# Problem
For each statement, decide whether the makegoods QA framework page agrees, and answer yes or no with the deciding words of the page quoted exactly. 1. The framework inspects finished output at a single end-of-line gate. 2. Step 1 is called the highest-leverage check in the framework. 3. Every campaign, account, or transaction receives the same depth of verification.

# Document passage
· · · ·

Framework · Reference standard

The 3-Step Makegoods QA Framework

Ashish Kumar Agnihotri·Updated 11 March 2026·15 min read

This is a reference description of the 3-Step Makegoods QA Framework — a method for staging quality assurance across a delivery cycle so that delivery shortfalls are caught and corrected before they become makegoods liabilities. It is written to be applied, not admired.

Definition

The 3-Step Makegoods QA Framework is a staged verification method for high-volume delivery operations. Rather than inspecting finished output at a single end-of-line gate, it places three lightweight checks at the points in the delivery cycle where specific failure modes are both most likely to occur and still cheap to correct. Verification effort is weighted by financial exposure, and every defect caught is traced to its root cause so that recurring failures are removed at source.

It was developed inside a global advertising operation, where it protected more than USD 20 million in client billings, and subsequently became the standard QA approach for that function.

The governing principle

Quality is determined by where you place the check, not by how hard you look. A modest verification at the right point in the flow — while an error is still correctable — is worth more than an exhaustive inspection at the end, where the only remaining options are to absorb the cost or issue a makegood. Every design decision in the framework follows from this principle.

The three steps

Step 1 — Verify at the point of commitment

Purpose: catch mismatches between what is being promised and what can actually be delivered, before delivery begins.

What it verifies: that the commitment made to the client is internally consistent and deliverable as specified — that nothing has been sold that the delivery system cannot fulfil.

Why here: an error caught at commitment costs nothing to correct; the same error discovered after delivery is a makegood. This is the highest-leverage check in the framework.

Step 2 — Verify in flight

Purpose: catch drift between what was committed and what is actually being delivered, while the delivery is still in progress and can be adjusted.

What it verifies: that delivery is tracking against the commitment on the dimensions that, if they slip, produce a shortfall — measured against a defined, standardised specification so that two reviewers reach the same verdict.

Why here: in-flight is the last point at which a shortfall can be corrected rather than compensated. A check here converts a would-be makegood into a routine adjustment.

Step 3 — Verify before reconciliation

Purpose: confirm that what was delivered matches what will be invoiced, and catch any residual discrepancy before it reaches the client.

What it verifies: the final reconciliation between commitment, delivery, and billing — the last line of defence.

Why here: anything that reaches this step and fails is a defect that escaped the two upstream checks, which makes it a signal as much as a catch: a recurring Step 3 failure points to a gap in Step 1 or Step 2 that should be closed.

Each step is placed where a class of error is most likely to occur and still cheap to correct. The placement is the framework; the checking is just execution.

Risk-weighting: not all output is checked equally

The framework deliberately does not treat every unit of work identically. Verification depth is weighted by financial exposure — the campaigns, accounts, or transactions that carry the greatest liability if they slip receive the deepest scrutiny. This is what allows the framework to run at the true volume of the operation without becoming the bottleneck.

Equal checking is itself a choice: it spends the same scrutiny on trivial and on high-stakes work. Risk-weighting simply makes the allocation deliberate, directing finite verification capacity to where it protects the most value.

The feedback loop: catches must remove causes

A QA framework that only catches defects is a permanent tax. The 3-Step framework requires that every defect caught is traced to its cause in the delivery process, and that recurring causes are removed at source. Over time this makes the framework lighter, because the failure modes it was built to catch stop occurring.

· · · ·

# Dataset section
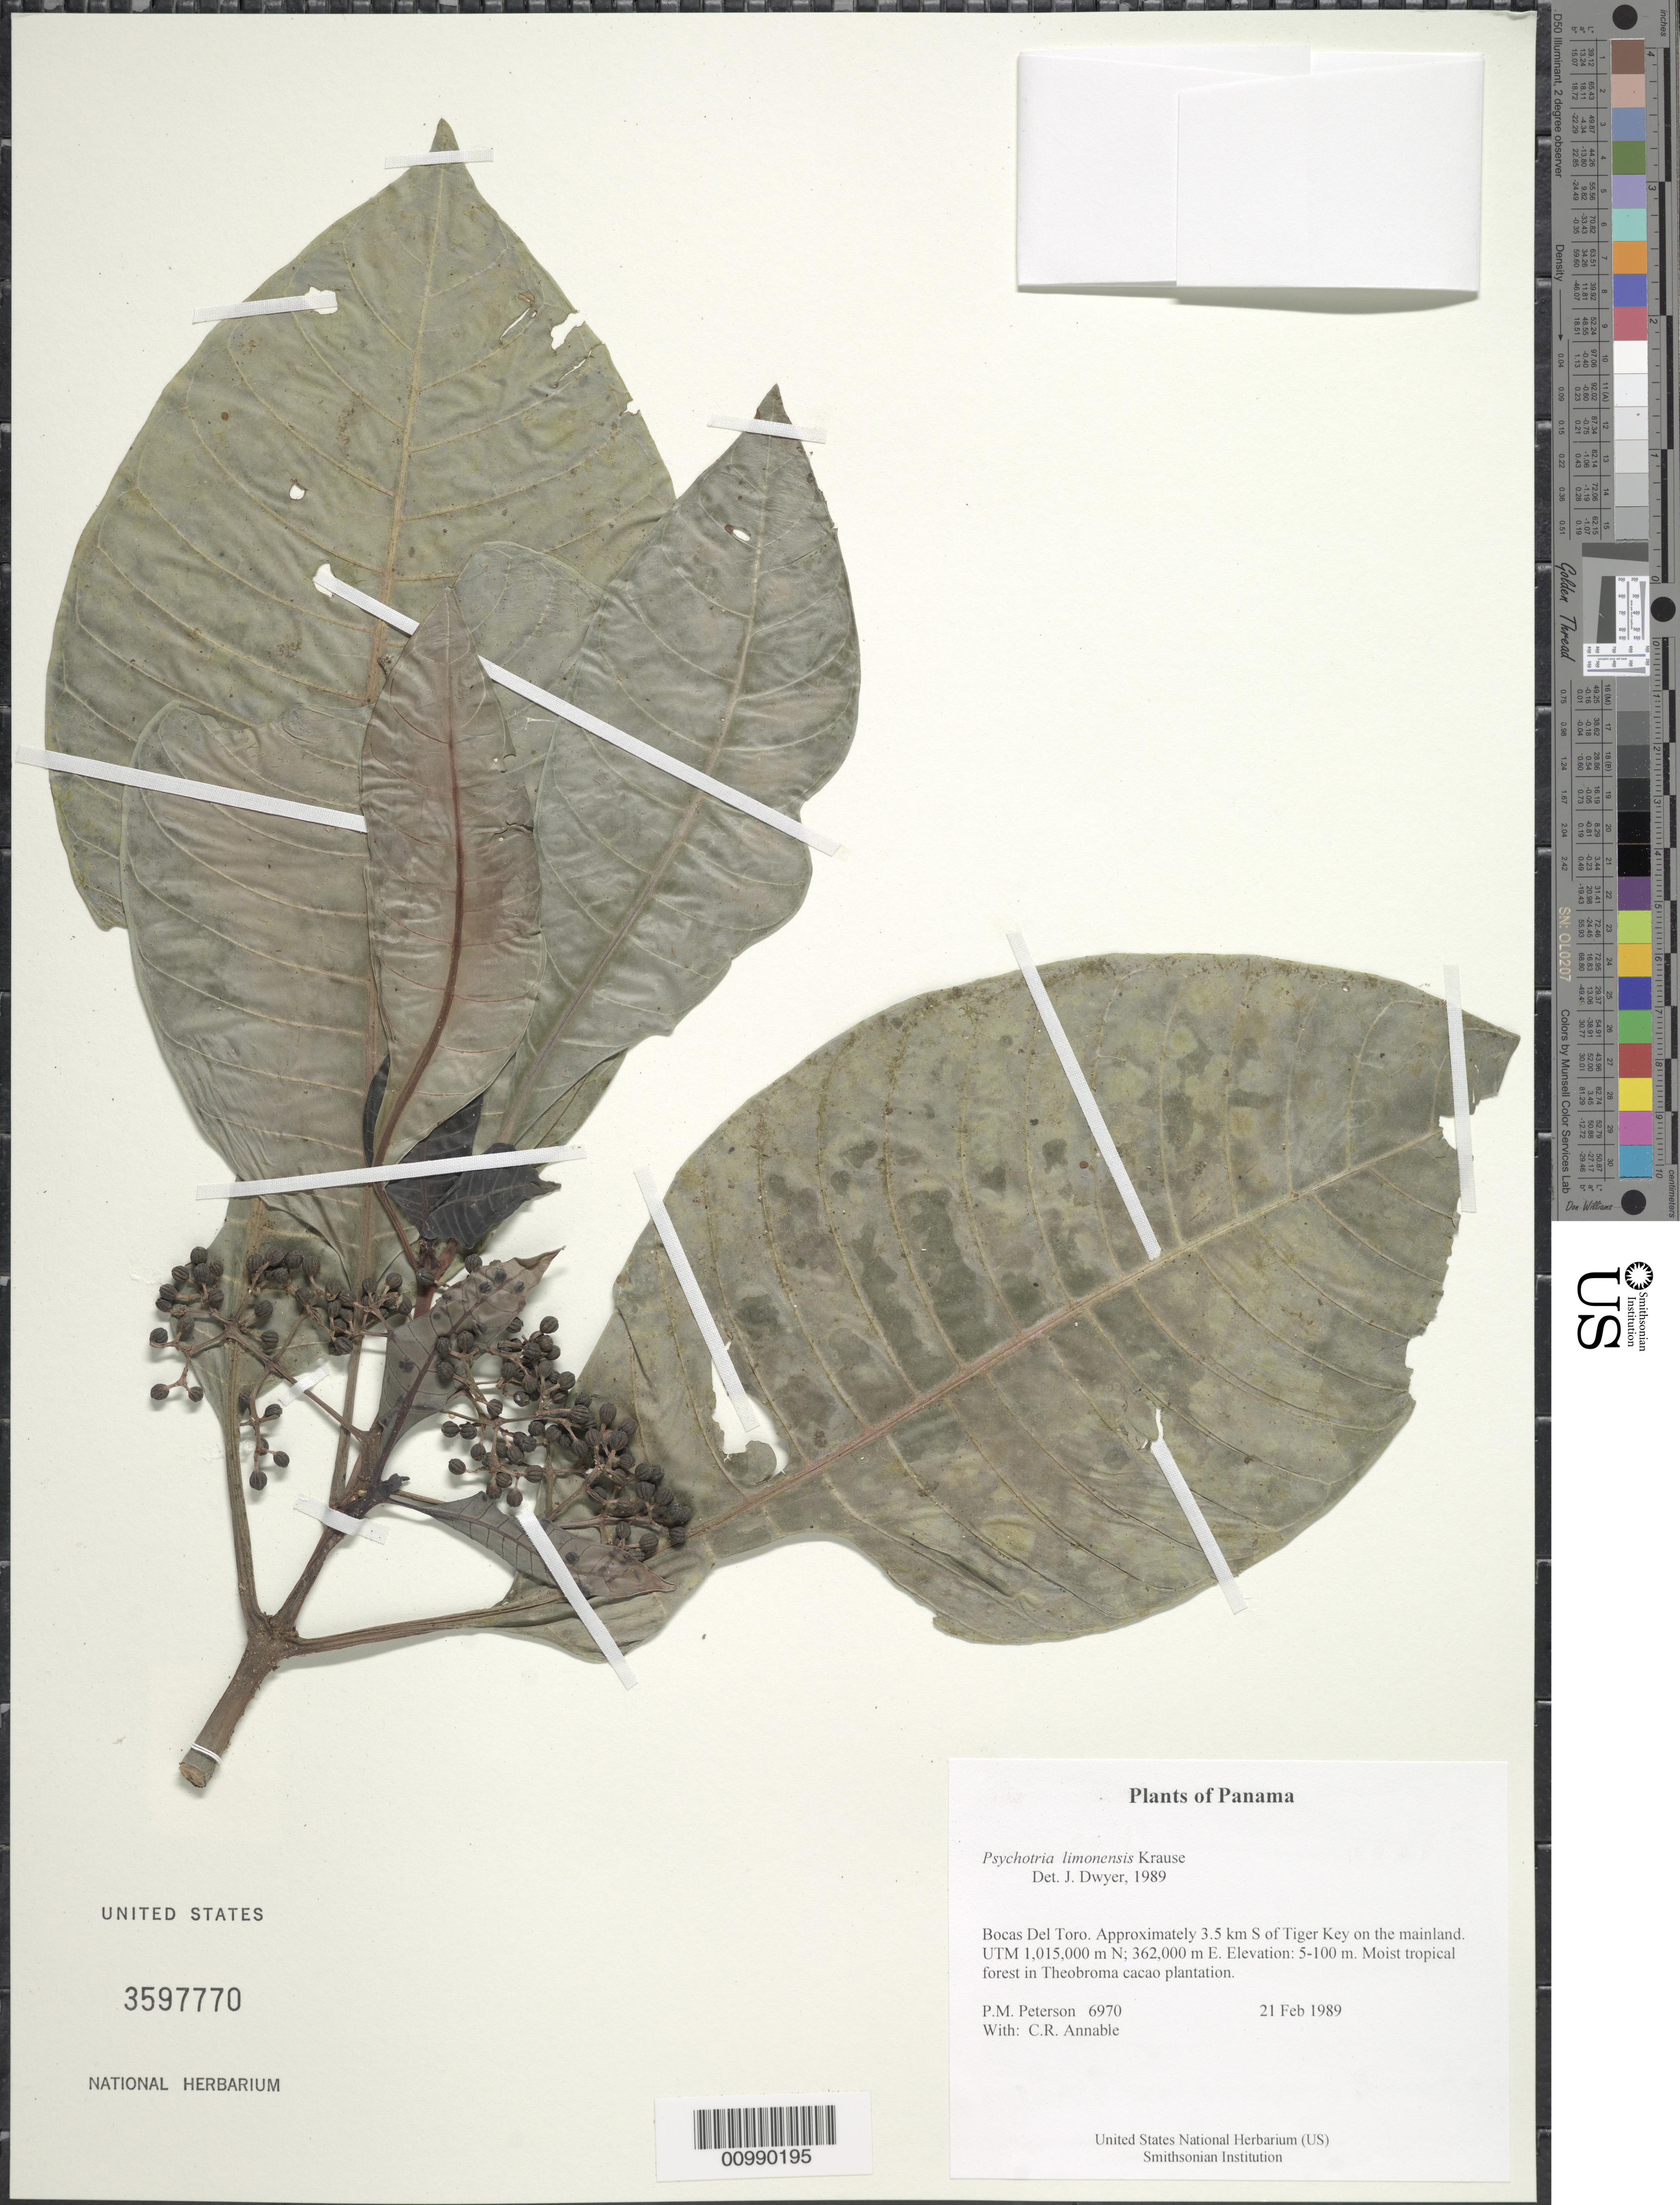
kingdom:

· · · ·

# Task solution
1. No: "Rather than inspecting finished output at a single end-of-line gate, it places three lightweight checks at the points in the delivery cycle where specific failure modes are both most likely to occur and still cheap to correct."
2. Yes: "This is the highest-leverage check in the framework."
3. No: "Verification depth is weighted by financial exposure — the campaigns, accounts, or transactions that carry the greatest liability if they slip receive the deepest scrutiny."